The café was the baby of a man who traveled from France to Cape Cod every summer.  There were probably a few more customers than just my friend and I, especially when the weather was warm and the walkers were out doing their thing, but I never remember feeling rushed or crowded.  The café’s atmosphere and the owner’s manner of French hospitality made us feel so singularly important that my friend and I would begin driving by the closed barn in early May always hoping to be there on the first day that the barn doors were unbolted and swung open.

The sad turn to my story is that not only did my friend move away, but also for three full summers afterward I waited and watched for those barn doors to open again, but to no avail.  The hefty wooden beam securing the huge barn doors remained in place and only the occasional twitter of a solitary songbird filled the air.  After three seasons of its owner’s absence, the weeds and briars consumed the patio area and completely shrouded the Romanesque birdbath.  Walkers passing by on a warm summer morning would have no reason to think that the barn ever contained anything more than rusty tools, spider webs, and mouse nests.

Sometimes after being married for some period of time, spouses can become like that café.  What used to be the most inviting “spot” of our joint lives (our spousal relationship) gets closed up and overlooked.  Instead of working to charm and woo our spouse to come and spend a little time with us, we get busy tending to what seem to be more pressing matters like paying the mortgage, volunteering at church, and helping the kids with homework.

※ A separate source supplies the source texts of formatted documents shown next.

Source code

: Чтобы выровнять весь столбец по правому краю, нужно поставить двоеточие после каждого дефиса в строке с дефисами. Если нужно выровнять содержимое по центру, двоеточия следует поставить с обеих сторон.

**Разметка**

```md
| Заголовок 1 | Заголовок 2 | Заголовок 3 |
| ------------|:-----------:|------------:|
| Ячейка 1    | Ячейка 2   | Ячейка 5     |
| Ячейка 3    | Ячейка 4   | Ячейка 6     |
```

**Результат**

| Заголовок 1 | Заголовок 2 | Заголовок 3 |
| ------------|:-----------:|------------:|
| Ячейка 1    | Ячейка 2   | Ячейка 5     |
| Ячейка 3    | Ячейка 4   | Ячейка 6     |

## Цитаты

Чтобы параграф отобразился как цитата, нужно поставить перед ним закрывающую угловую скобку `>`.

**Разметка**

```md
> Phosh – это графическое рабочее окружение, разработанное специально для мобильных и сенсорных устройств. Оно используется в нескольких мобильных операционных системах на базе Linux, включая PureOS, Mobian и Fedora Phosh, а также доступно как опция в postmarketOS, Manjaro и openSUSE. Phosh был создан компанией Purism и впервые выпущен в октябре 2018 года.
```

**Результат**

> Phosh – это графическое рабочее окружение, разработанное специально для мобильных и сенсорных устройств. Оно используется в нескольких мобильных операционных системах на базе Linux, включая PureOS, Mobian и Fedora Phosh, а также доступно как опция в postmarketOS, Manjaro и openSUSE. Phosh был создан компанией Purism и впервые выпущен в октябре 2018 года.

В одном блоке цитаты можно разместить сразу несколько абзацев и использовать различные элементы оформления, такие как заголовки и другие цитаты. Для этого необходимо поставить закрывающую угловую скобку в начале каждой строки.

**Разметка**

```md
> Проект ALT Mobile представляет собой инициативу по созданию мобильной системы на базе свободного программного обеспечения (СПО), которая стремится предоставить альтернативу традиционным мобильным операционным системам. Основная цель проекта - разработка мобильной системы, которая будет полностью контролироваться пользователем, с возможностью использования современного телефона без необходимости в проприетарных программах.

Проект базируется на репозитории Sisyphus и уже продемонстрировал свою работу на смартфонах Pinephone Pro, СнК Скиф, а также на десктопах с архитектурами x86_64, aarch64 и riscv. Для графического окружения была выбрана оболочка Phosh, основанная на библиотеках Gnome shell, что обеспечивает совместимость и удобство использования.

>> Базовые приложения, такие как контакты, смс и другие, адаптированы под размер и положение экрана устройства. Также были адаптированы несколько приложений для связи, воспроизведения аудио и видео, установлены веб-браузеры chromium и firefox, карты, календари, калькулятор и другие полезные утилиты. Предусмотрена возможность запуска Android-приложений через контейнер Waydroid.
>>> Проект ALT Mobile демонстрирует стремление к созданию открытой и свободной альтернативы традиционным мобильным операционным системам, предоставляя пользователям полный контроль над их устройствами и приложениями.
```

Most often ours is not a purposeful act of abandonment.  Small children and grown children alike, careers and volunteer activities both can be very demanding.  Life has this way of getting intense, and frankly, I think keeping an open, intimate relationship with a spouse takes even more time, focus, and energy, than does running a café.   But the rewards are greater too–much greater–because the ultimate goal of being a spouse is to help our better half get to heaven.

One of the most important ways I’ve found to maintain openness in my marriage is to remain, first and foremost, open to God.  Instead of letting the secular media inform my perspectives on love, sex, and marriage, I try to allow daily scripture reading and prayer, attentiveness to the Holy Spirit during Mass, and fellowship with other Christians enlighten my outlook on these things.

Being open to God inevitably helps me to desire the virtues I need to make my husband feel singularly important on an ongoing basis instead of rushed along and crowded out of my life.  Another way I’ve found to make my husband feel singularly important is establish a regular time for us to be alone and to maintain that time with the same rigidity that I would any meeting for work, school, or church.

Remembering the sharp contrast between that same spot on Rte 28A when it is a closed, old barn and when it is an open, charming café has been instrumental in helping me desire to be more like the latter for my husband.  In any season, I hope it can help all married couples recognize the value of lifting the bolt(s) and opening up to our spouses, again, even or especially if we have been closed to them for too long.